Researchers from the McKelvey School of Engineering at Washington University in St. Louis, Université de Montréal and McGill University have discovered a new mechanism by which membrane vesicles are made. The roles played by these self-contained nanoparticles are essential to the normal function of our cells. Their dysfunction is implicated in diseases ranging from cancers to heart disease to neuropsychiatric disorders.
The research was published online in the journal Proceedings of the National Academy of Sciences.
Vesicles trap proteins, RNA and other molecules from inside or outside of living cells to use as nutrients or regulate the numbers of cell surface hormone receptors, such as those for insulin, to control the sensitivity of cells to hormones. They also deliver protein hormones to the surface of cells where they are released into the surroundings to act on cells at a distance.

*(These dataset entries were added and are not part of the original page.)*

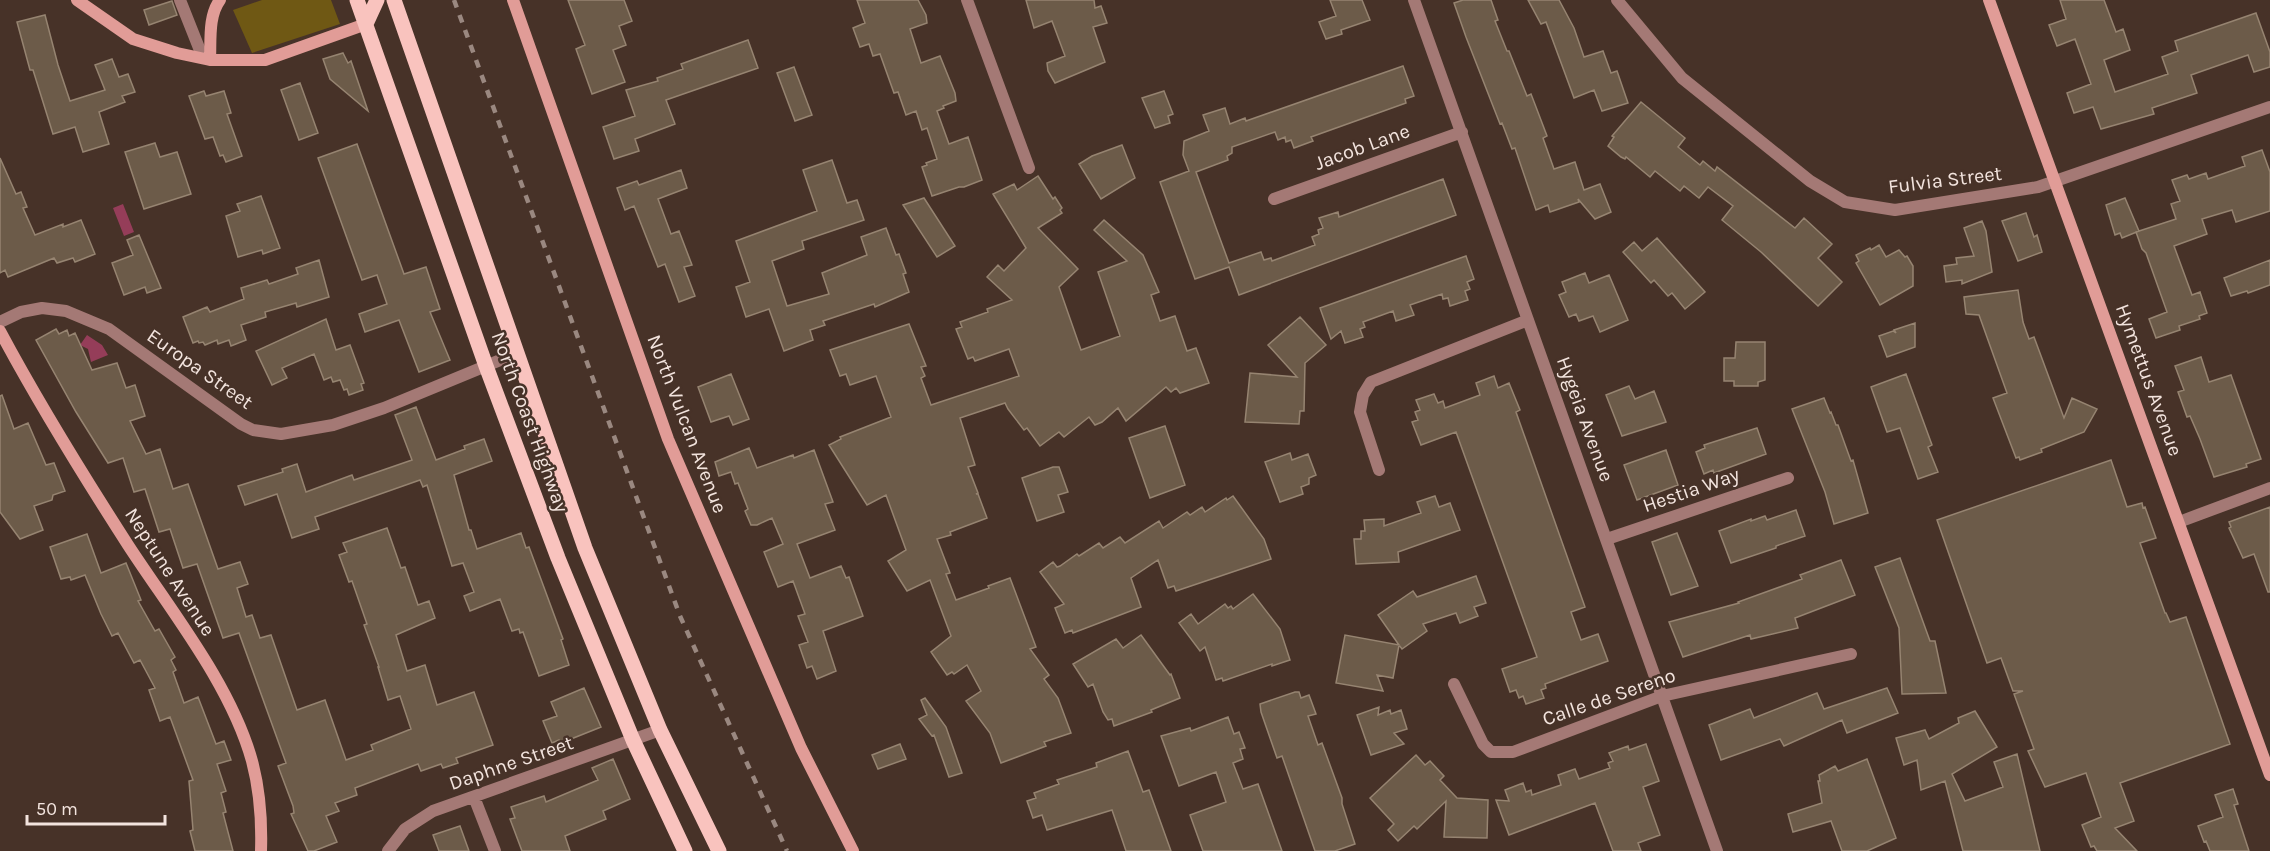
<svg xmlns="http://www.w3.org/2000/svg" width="2270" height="851" viewBox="0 0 2270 851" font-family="Karla,sans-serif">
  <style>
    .green { fill: #6f5814 }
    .water { fill: #953d59 }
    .building { fill: #6c5b49; stroke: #968471; stroke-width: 1.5 }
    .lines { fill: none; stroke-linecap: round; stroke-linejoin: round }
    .street { stroke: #a47975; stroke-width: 12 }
    .secondary { stroke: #e19c97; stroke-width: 12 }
    .primary { stroke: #f9c3be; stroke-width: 15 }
    .rail { stroke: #9a8880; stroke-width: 4.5; stroke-dasharray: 8 8; stroke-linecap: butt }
    .labels { text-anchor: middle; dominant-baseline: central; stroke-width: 5; stroke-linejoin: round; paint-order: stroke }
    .street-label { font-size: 20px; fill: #f3e4de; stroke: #473228 }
  </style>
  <rect width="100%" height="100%" fill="#473228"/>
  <path class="green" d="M262 0H331L340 24 252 53 233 10Z"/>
  <path class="water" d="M123 204 134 232 124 236 113 208Z
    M87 335 102 345 108 355 91 362 88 349 80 345Z"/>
  <path class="building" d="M568 0H624L632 21 619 26 626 45 613 50 625 82 592 94 576 49 585 45Z
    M857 0H918L926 15 927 23 910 29 921 63 940 56 955 93 956 101 943 106 944 108 937 111 949 144 968 137 982 180 964 187H959L932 196 922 167 927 165 926 163 937 159 927 128 922 130 916 111 906 115 898 92 894 93 880 54 873 56 869 44 860 47 853 28 865 23Z
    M1026 0H1094L1095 8 1101 6 1107 23 1093 27 1105 62 1055 83 1048 71 1047 63 1065 56 1052 21 1034 28Z
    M1330 0H1362L1370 20 1341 30 1342 34 1326 39 1319 22 1336 16Z
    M1463 0H1491L1498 20 1495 21 1507 51H1509L1527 96 1531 94 1536 107 1547 136 1543 138 1554 169 1575 162 1584 190 1600 184 1611 212 1595 219 1578 199 1579 202 1550 212 1548 205 1536 210 1515 148 1512 149 1502 123 1500 124 1466 37 1454 3Z
    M1528 0H1559L1574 28 1584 57 1603 51 1611 73 1617 71 1628 103 1602 111 1594 90 1574 98 1546 22 1541 24Z
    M2060 0H2104L2116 32 2123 29 2130 50 2104 60 2115 92 2168 74 2162 57 2178 51 2175 41 2256 13 2270 52V67L2254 72 2248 55 2191 75 2197 93 2152 108 2154 114 2101 129 2093 107 2074 113 2067 93 2091 84 2075 39 2057 46 2049 25 2066 19Z
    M172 1 177 15 149 25 144 10Z
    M45 15 58 65 70 101 105 90 95 65 112 59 119 77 128 74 135 92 122 96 125 102 99 112 109 144 83 152 75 127 53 134 33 70H30L17 22Z
    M748 40 758 68 666 100 675 124 635 139 639 151 614 159 603 127 635 116 626 90 658 81 657 78 683 69 681 64Z
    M343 53 348 63 351 61 368 111 330 79 323 59Z
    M1403 66 1414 96 1405 99 1406 103 1311 137 1313 141 1294 148 1291 140 1286 142 1285 137 1278 140 1275 132 1232 147V153L1227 156 1228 160 1196 172 1215 225 1229 263 1261 252 1264 260 1271 258 1272 261 1299 251 1315 245 1312 237 1319 234 1318 230 1323 228 1319 218 1338 212 1339 217 1443 179 1456 215 1239 295 1229 267 1195 279 1160 182 1189 171 1183 155 1184 141 1209 131 1203 115 1225 108 1230 124 1245 118 1246 121Z
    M794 67 812 115 795 121 777 73Z
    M300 83 318 133 299 140 281 90Z
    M204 91 206 96 224 91 231 113 227 114 242 156 226 162 223 155 220 156 213 137 205 139 189 96Z
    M1164 91 1173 114 1168 116 1170 123 1155 128 1142 98Z
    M1641 102 1685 138 1678 147 1700 165 1703 161 1715 171 1717 167 1795 228 1804 218 1832 244 1818 258 1842 282 1818 306 1761 252 1722 220 1733 206 1708 187 1699 198 1684 186 1680 191 1655 171 1650 177 1626 157 1625 159 1621 157 1608 146 1614 137 1612 136Z
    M155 143 160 157 177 152 191 194 144 209 125 152Z
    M357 144 404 274 426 267 440 309 430 312 450 360 419 372 399 320 365 332 359 314 387 304 377 275 362 280 318 158Z
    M1122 145 1135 178 1101 199 1079 164 1092 156Z
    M2262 150 2270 172V211L2236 222 2232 210 2202 219 2207 234 2174 246 2192 295 2200 292 2207 313 2199 316 2200 319 2179 326 2180 330 2156 338 2149 319 2167 312 2146 253 2142 249 2136 232 2176 219 2171 204 2180 201 2172 180 2187 175 2189 179 2206 173 2208 179 2245 166 2242 157Z
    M0 158 16 194 21 192 27 207 23 208 35 235 63 224V227L81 220 95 254 75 262 73 258 57 263 54 258 8 277 5 270 0 273Z
    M832 160 847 203 857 200 864 220 802 241 804 249 772 261 787 306 829 294 822 273 867 255 861 237 886 228 896 255 899 254 906 273 903 274 909 292 875 307 874 304 823 321 825 325 810 330 813 340 784 351 769 309 746 317 736 287 750 282 736 241 817 211 803 170Z
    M681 170 687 188 658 199 671 234 679 231 692 265 684 267 695 296 679 302 665 264 658 267 634 206 625 210 617 188 637 181 639 185Z
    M1038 176 1053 199 1055 197 1062 208 1060 210 1062 213 1038 228 1078 269 1059 287 1081 350 1120 336 1098 272 1127 261 1094 230 1104 220 1143 255 1159 292 1151 295 1160 321 1175 316 1187 351 1196 348 1209 383 1180 393 1176 388 1171 392 1166 387 1126 421 1118 408 1102 422 1095 425 1089 417 1064 437 1059 432 1040 446 1027 428 1024 430 1008 409 1005 403 960 418 975 465 968 467 978 493 976 494H978L987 518 950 532 951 535 937 539 950 573 946 574 956 600 989 588 988 586 1010 578 1036 647 1030 649 1049 675 1044 679 1058 698 1071 733 1044 742 1046 746 1001 763 990 733 966 701 981 691 967 665 954 674 952 672 947 675 931 652 951 636 930 580 907 591 888 561 906 550 886 495 867 505 829 445 841 439 840 437 891 417 876 376 850 385 846 374 840 376 830 350 909 324 926 366 921 367 925 376 921 378 931 405 1019 376 1009 349 975 361 973 357 968 359 956 329 962 327 960 322 988 312 987 309 1012 300 987 277 998 265 1004 271 1026 248 993 194 1014 184 1017 190Z
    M261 196 280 248 263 254 262 250 238 257 226 216 240 211 237 204Z
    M924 198 955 246 937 257 903 205Z
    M2125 198 2139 231 2122 238 2120 233 2115 235 2106 205Z
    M2026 213 2034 237 2037 235 2042 252 2018 261 2002 221Z
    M1982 221 1986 231 1992 272 1962 284V280L1946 282 1944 266 1957 264 1956 258 1974 256 1964 228Z
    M139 235 161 288 147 293 145 287 124 295 112 263 133 255 127 240Z
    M1657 238 1705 292 1685 309 1672 293 1668 296 1654 280 1651 283 1623 252 1634 242 1642 251Z
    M1879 245 1886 257 1899 250 1905 257 1907 256 1913 266V286L1880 305 1856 263 1859 261 1856 255 1870 248 1871 250Z
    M1466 256 1474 279 1467 282 1470 289 1465 291 1468 300 1450 306 1448 298 1443 299 1442 294 1410 305 1414 315 1396 321 1393 311 1363 322 1365 327 1360 329 1363 337 1345 343 1341 331 1331 339 1320 308Z
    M319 260 329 297 297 307 296 303 265 312 266 317 241 325 246 340 231 346 229 340 218 344 217 340 205 345 203 342 199 343 198 341 193 343 183 317 207 307 210 312 244 299 241 288 267 280 269 284 298 274 296 268Z
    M2270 260V285L2248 293 2247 291 2231 296 2224 278Z
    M1585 273 1589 283 1609 275 1628 320 1600 332 1593 316 1579 321 1576 314 1569 317 1559 295 1566 292 1562 282Z
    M2018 290 2023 322 2029 339 2034 337 2064 418 2072 398 2097 409 2084 432 2041 449 2042 452 2020 460 2019 457 2016 458 1993 398 2007 393 1979 315 1966 314 1964 297Z
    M1300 317 1326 345 1305 363 1304 411H1300L1299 424 1245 422 1250 373 1297 377 1268 345Z
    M326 319 336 350 350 345 364 383 361 384 363 390 349 395 347 389 344 390 340 380 333 382 331 377 324 380 314 354 282 368 287 378 272 385 256 351Z
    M1915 323V347L1887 357 1879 336 1893 331 1896 333 1894 330Z
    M56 329 59 334 67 330 69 336 75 333 92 370 117 363 126 388 135 385 145 416 130 421 146 454 160 449 173 489 188 484 218 569 240 562 248 584 237 588 246 617 252 615 260 638 271 635 297 710 325 700 346 760 373 750 371 745 411 729 400 696 388 700 378 667H379L364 625 367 624 352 581 349 582 339 555 347 552 343 543 387 528 401 568 405 567 418 605 429 601 435 618 396 635 407 671 425 665 437 705 474 692 493 745 456 758 458 763 443 768 441 764 421 771 418 764 355 788 357 795 335 803 339 811 326 816 337 842 314 851H308L291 814 294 813 293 806 278 766 286 763 239 633 223 638 197 564 183 568 170 529 159 532 145 489 134 492 123 458 108 463 76 412 36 340Z
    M1736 342H1765V380L1758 382V386H1734V381H1724V358H1735Z
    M2201 357 2209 382 2231 375 2261 459 2246 464 2247 467 2214 477 2200 439 2190 416 2187 417 2178 392 2184 390 2175 366Z
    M731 374 749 419 733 425 729 416 711 422 698 387Z
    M1906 374 1932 445 1928 447 1938 472 1918 479 1900 428 1887 432 1871 387Z
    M1494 376 1498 388 1509 383 1520 410 1516 412 1585 607 1571 612 1581 640 1598 634 1608 661 1545 684 1546 688 1541 690 1544 698 1526 704 1523 696 1519 698 1516 690 1510 692 1502 669 1537 657 1456 432 1421 445 1412 422 1418 420 1415 412 1420 410 1416 400 1434 394 1438 403 1443 401 1445 408 1480 395 1476 383Z
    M1629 386 1635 399 1654 391 1666 422 1622 436 1606 395Z
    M2 395 14 429 28 423 46 465 54 463 65 491 53 495 52 500 34 506 43 530 20 539 0 512V396Z
    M1824 398 1830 413 1831 412 1836 425H1838L1851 461 1853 460 1868 513 1834 524 1825 492 1792 409Z
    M416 407 436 460 465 449 464 446 484 439 492 461 454 475 469 530H471L477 549 521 533 526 548 529 547 542 582 563 639 561 640 569 665 539 676 523 632 520 633 519 629 512 631 500 599 470 611 464 596 474 592 463 563 452 566 427 485 423 487 420 480 315 517 319 529 292 538 277 494 245 505 238 486 283 472 282 469 297 464 306 492 352 475 354 480 412 460 395 415Z
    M1165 426 1185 485 1150 498 1129 438Z
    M1757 428 1766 454 1714 473 1713 470 1704 474 1696 452 1705 448 1704 445Z
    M749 448 757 468 793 455 794 458 814 450 833 502 825 504 835 530 797 544 810 578 841 566 846 578 849 577 863 616 823 631 836 671 817 679 812 666 807 668 799 645 808 642 798 616 805 614 793 581 778 587 764 552 783 544 772 518 757 525H751L745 511 748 509 738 483 735 484 731 472 719 476 715 462Z
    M1666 450 1678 485 1637 500 1624 465Z
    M1290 453 1292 460 1308 454 1316 475 1309 478V484L1301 487 1303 494 1280 502 1265 462Z
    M2111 460 2127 507 2142 503 2143 508 2145 507 2156 538 2140 543 2165 613H2166L2170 622 2186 617 2230 744 2120 783 2134 821 2115 828 2137 851H2097L2094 846 2091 847 2082 825 2101 817 2086 773 2045 787 2028 751 2034 749 2014 694 2023 691H2013L2001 658 1987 663 1937 520Z
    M1053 467H1059L1068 492 1058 495 1064 512 1037 521 1022 478Z
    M1233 496 1264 539 1271 559 1176 591 1174 586 1168 588 1158 560 1131 578 1141 607 1073 633 1072 630 1065 633 1055 608 1064 604 1040 572 1053 562 1057 567 1060 566 1077 554 1079 556 1099 543 1103 548 1120 537 1125 543 1159 521 1163 528 1187 512 1190 515 1202 507 1205 512 1226 498 1227 500Z
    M1435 496 1439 507 1450 503 1460 530 1398 552 1399 562 1356 564 1354 539H1361V531H1365L1364 520 1384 519V526L1421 513 1417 502Z
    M2270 507V592H2268L2254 554 2243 558 2229 528 2231 527 2229 522Z
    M1796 510 1805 536 1776 546V548L1731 563 1719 531 1751 519V521L1765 516 1767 520Z
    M1677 533 1698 586 1671 595 1652 542Z
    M87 534 101 573 126 563 141 600 138 601 155 631 159 629 175 657 171 660 176 670 173 672 184 703 198 697 216 744 224 741 231 760 217 764 226 791 221 793 226 812 223 813 233 851H195L190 831 193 830 189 781 193 780 170 717 160 721 149 690 155 688 140 660 134 663 118 633 112 636 101 614 85 575 71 580 70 577 61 579 50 547Z
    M1900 558 1930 641H1935L1946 693 1902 694 1899 628 1875 567Z
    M1841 560 1855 595 1795 618 1798 628 1751 639 1750 635 1683 657 1669 622 1739 603 1738 602 1802 579 1800 575Z
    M1476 576 1486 603 1474 607 1478 616 1460 623 1456 613 1423 624 1427 631 1402 649 1399 645 1393 678 1377 675 1383 691 1336 683 1345 635 1399 645 1378 615 1413 591 1417 597Z
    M1253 594 1280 629 1290 660 1272 666V664L1223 681 1222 678 1216 680 1205 647 1200 651 1179 623 1191 614 1198 624 1225 604 1228 608 1231 606 1233 609Z
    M1141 635 1170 675 1171 674 1180 698 1151 710 1152 712 1114 726 1112 719 1108 720 1103 712 1093 684 1088 687 1073 664 1116 639 1123 648Z
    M584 688 601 727 561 743 559 740 552 743 543 721 557 716 551 702Z
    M1887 688 1898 713 1847 733 1842 720 1784 746 1780 739 1721 760 1709 725 1750 709 1754 718 1817 693 1824 709Z
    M1295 692H1299L1301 698 1309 695 1316 714 1308 716 1318 745 1322 743 1342 798V804L1355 844 1335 851H1315L1282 756 1277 758 1261 712 1260 704Z
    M925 698 946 727 962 773 949 777 934 735 932 736 919 719 927 715 921 700Z
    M1379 707 1378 715 1390 710 1391 714 1401 710 1407 729 1394 733 1404 744 1371 755 1357 715Z
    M1975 711 1997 747 1952 774 1965 801 2003 787 1994 762 2017 754 2040 851H1963L1945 781 1921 790 1917 760 1904 765 1896 738 1925 730 1929 739 1959 723 1958 718Z
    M1228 717 1234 734 1239 732 1245 748 1240 749 1243 759 1233 763 1243 789 1258 784 1282 851H1203L1190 815 1226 802 1216 772 1179 786 1161 736 1190 728 1191 731Z
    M900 744 906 759 878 769 872 755Z
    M1646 744 1659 781 1643 787 1660 835 1638 843 1641 851H1613L1595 803 1509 835 1496 800 1509 801 1505 790 1523 783 1526 792 1531 790 1532 795 1561 785 1558 775 1575 769 1579 779 1610 768 1608 763 1613 761 1609 753 1628 746 1629 750Z
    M1128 751 1143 792 1149 790 1171 851H1126L1112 810 1047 830 1042 815 1033 818 1027 801 1036 798 1034 793 1059 784 1057 780 1097 767 1096 763Z
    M1416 755 1425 765 1430 761 1444 776 1440 780 1457 798 1488 800 1487 838 1444 837 1446 801 1417 829 1414 826 1398 841 1388 830 1394 824 1370 798Z
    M613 759 630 799 603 811 606 819 565 836 570 851H522L510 819 515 818 511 807 544 796 546 802 598 780 592 768Z
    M1867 759 1896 838 1867 851H1842L1831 821 1793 832 1788 814 1822 803 1818 781H1820L1819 775 1835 766 1838 771Z
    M2233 789 2238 804 2234 805 2249 851H2210L2206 841 2204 842 2198 826 2223 817 2215 795Z
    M460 826 469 851H439L433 835Z"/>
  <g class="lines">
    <path class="street" d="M180 0 203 58
      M967 0 1029 168
      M1414 0 1717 851
      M1617 0 1682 78 1810 181 1845 202 1895 210 2038 187 2270 107
      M1274 199 1462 132
      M0 322 21 312 42 308 66 311 109 329 241 424 253 430 281 434 333 425 384 408 517 353
      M1379 470 1360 412 1363 395 1371 382 1528 320
      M2179 522 2270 488
      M1607 539 1788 478
      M1454 684 1483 744 1491 752H1513L1662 696 1851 654
      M474 797 495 851
      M388 851 405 829 433 811 660 730"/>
    <path class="secondary" d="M77 0 133 39 177 53 210 60H265L366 24
      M513 0 668 439 801 748 853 851
      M1989 0 2270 775
      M210 60C211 41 208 16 220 0
      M0 331C39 404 83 475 128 545 171 611 231 685 252 761 260 791 262 820 261 851"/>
    <path class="primary" d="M357 0 486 366 558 558 633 740 685 851
      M394 0 585 548 660 730 719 851
      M366 24 377 0"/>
    <path class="rail" d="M454 0 680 616 787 851"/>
  </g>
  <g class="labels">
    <g class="street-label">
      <text transform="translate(1362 147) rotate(-20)">Jacob Lane</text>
      <text transform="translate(1945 180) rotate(-7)">Fulvia Street</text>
      <text transform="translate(200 369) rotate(35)">Europa Street</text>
      <text transform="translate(2149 380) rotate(70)">Hymettus Avenue</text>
      <text transform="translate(1585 419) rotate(70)">Hygeia Avenue</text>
      <text transform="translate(530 422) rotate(70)">North Coast Highway</text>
      <text transform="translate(687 424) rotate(69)">North Vulcan Avenue</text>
      <text transform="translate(1691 490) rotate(-19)">Hestia Way</text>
      <text transform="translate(170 572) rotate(57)">Neptune Avenue</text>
      <text transform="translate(1609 697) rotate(-19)">Calle de Sereno</text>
      <text transform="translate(511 763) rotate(-19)">Daphne Street</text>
    </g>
  </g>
  <path d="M27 815v9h138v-9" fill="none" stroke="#f3e4de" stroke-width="3"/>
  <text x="36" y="815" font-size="18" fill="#f3e4de" stroke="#473228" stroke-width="4.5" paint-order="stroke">50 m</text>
</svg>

The researchers discovered that endocytosis, the process by which molecules are transported into cells, begins by the formation of a “biomolecular condensate.” Biomolecular condensates are a recently discovered configuration of proteins and RNA into liquid droplets, reminiscent of oil droplets in water.
“Our study demonstrates that an emergent property of biomolecular condensates is to act as ‘mechanoactive devices,’ able to do work on other materials to shape and organize living cells,” said lead author Rohit Pappu, the Gene K. Beare Distinguished Professor in the Department of Biomedical Engineering at Washington University.
In the initial stages of endocytosis, specific proteins coalesce at nucleation sites on the membrane of the cell. Over several seconds, a condensate grows on the surface of the membrane, like dew on the surface of grass. At a critical moment, the cell membrane buckles and folds into the condensate, ultimately being pinched off to form a spherical vesicle. How membrane buckling occurs has been a mystery, but the researchers thought that the endocytic condensate could be the key.